START Data in this exercise

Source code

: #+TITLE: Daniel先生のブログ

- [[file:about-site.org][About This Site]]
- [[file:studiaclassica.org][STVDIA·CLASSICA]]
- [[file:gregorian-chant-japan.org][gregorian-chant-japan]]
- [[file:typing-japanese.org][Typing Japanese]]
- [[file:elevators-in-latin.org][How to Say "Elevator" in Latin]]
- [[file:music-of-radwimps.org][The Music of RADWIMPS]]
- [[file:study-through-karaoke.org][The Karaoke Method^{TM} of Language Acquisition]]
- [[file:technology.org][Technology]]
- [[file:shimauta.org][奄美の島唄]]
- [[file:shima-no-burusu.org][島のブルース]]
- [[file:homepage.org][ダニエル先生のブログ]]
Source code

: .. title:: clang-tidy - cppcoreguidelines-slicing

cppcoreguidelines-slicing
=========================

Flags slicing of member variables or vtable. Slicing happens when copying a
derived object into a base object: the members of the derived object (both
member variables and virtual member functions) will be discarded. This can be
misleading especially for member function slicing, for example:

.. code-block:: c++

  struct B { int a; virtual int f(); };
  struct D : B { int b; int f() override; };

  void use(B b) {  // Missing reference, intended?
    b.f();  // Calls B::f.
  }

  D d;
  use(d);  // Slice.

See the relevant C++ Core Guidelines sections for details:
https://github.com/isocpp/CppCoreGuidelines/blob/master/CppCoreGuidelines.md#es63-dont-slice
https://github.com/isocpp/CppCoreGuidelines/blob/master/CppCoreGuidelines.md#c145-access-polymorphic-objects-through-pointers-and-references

END Data in this exercise

--- Your task ---
From the listing above, the lines starting with the one that has "- [[file:shima-no-burusu.org][島のブルース]]" and running through the one that has "See the relevant" should be copied exactly, ends included.

--- Answer for this exercise ---
- [[file:shima-no-burusu.org][島のブルース]]
- [[file:homepage.org][ダニエル先生のブログ]]
Source code

: .. title:: clang-tidy - cppcoreguidelines-slicing

cppcoreguidelines-slicing
=========================

Flags slicing of member variables or vtable. Slicing happens when copying a
derived object into a base object: the members of the derived object (both
member variables and virtual member functions) will be discarded. This can be
misleading especially for member function slicing, for example:

.. code-block:: c++

  struct B { int a; virtual int f(); };
  struct D : B { int b; int f() override; };

  void use(B b) {  // Missing reference, intended?
    b.f();  // Calls B::f.
  }

  D d;
  use(d);  // Slice.

See the relevant C++ Core Guidelines sections for details:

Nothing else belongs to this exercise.